Please, I really really want a fire truck this year!
Love, Joey

Dear Joey,
Let me make it up to you. While you sleep, I'm gonna torch your house.
You'll have more fire trucks than you'll know what to do with.
Santa


*4.* Dear Santa,
I don't know if you can do this, but for Christmas,
I'd like for my mommy and daddy to get back together.
Please see what you can do.
Love, Teddy

Dear Teddy,
What, and ruin that hot affair your dad's still having with the babysitter?
He's banging her like a screen door in a hurricane, son!
Let me get you some nice Legos instead.
Santa


*5.* Dear Santa,
I need more Pokemon cards please! All my friends have more Pokemon cards than me. 
Please see what you can do. Love, Michelle

Dear Michelle,
It blows my f****** mind. Kids are forcing their parents to buy hundreds of dollars 
worth of these stupid cards, and none of you snot-nosed brats are even learning to 
play the game. Let me get you something more your speed, like "Chutes and Ladders."
Santa


*6.* Dear Santa,
I want a new bike, playstation, a train, some G.I. Joes,
a dog, a drum kit,a pony and a tuba.
Love, Francis

Dear Francis,
Who names their kid "Francis" nowadays?
Santa


*7.* Dear Santa,
I left milk and cookies for you under the tree,
and I left carrots for your reindeer outside the backdoor.
Love, Susan

Dear Susan,
Milk gives me the runs and carrots make the deer fart in my face.
You want to be a kiss-***? Leave me a glass of Chivas Regal and some Toblerone.
Santa


*8.* Dear Santa,
What do you do the other 364 days of the year?
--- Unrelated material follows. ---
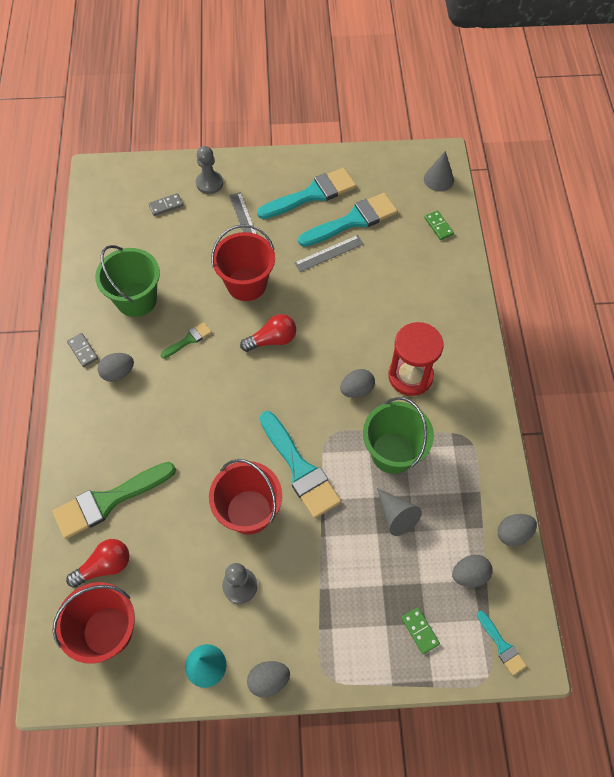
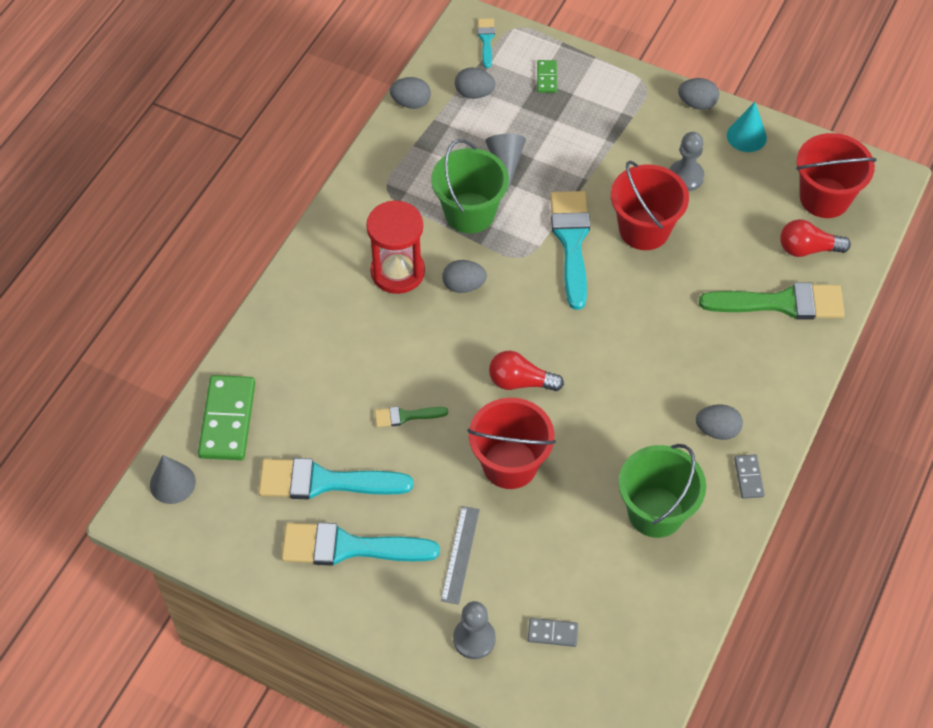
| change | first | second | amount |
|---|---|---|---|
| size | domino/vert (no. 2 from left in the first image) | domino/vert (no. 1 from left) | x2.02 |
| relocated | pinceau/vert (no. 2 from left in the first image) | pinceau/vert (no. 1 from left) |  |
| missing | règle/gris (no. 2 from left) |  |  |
Are you making toys?
Your friend, Thomas

Dear Thomas,
All toys get made in China. I have a condo in Vegas, where I spend
most my time squeezing cocktail waitresses asses, and losing all my
cash at the craps table. Hey, YOU wanted to know!
Santa


*9.* Dear Santa,
Do you see us when we're sleeping, do you really know when we're awake, like in the 
song?
Love, Jessica

Dear Jessica,
You are that gullible? Good luck in whatever you do, I'm skipping your house...
Santa


*10.* Dear Santa,
I really really want a puppy this year. Please please please PLEASE.
Timmy

Timmy, That whiney begging crap may work with your folks, but that crap
don't work up here. You're getting a sweater again.
Santa

*11.* Dearest Santa,
We don't have a chimney in our house, how do you get into our home?
Love, Marky Mark

Firstly, stop calling yourself "Marky," that's why you're getting your *** whipped 
at school. Secondly, you don't live in a house, that's a low-rent apartment complex 
you're living in. Thirdly, I get inside your pad just like all the burglars do, 
through your bedroom window. Sweet Dreams!
Santa


----------



## CoryKS (Dec 17, 2009)

Santa Dice Clause.  OH!


----------



## terryl965 (Dec 17, 2009)

Some of those really make sense ina worp way of thinking...


----------



## stone_dragone (Dec 18, 2009)

Nice!


----------



## xfighter88 (Dec 18, 2009)

That reminds me of the santa from futurama


----------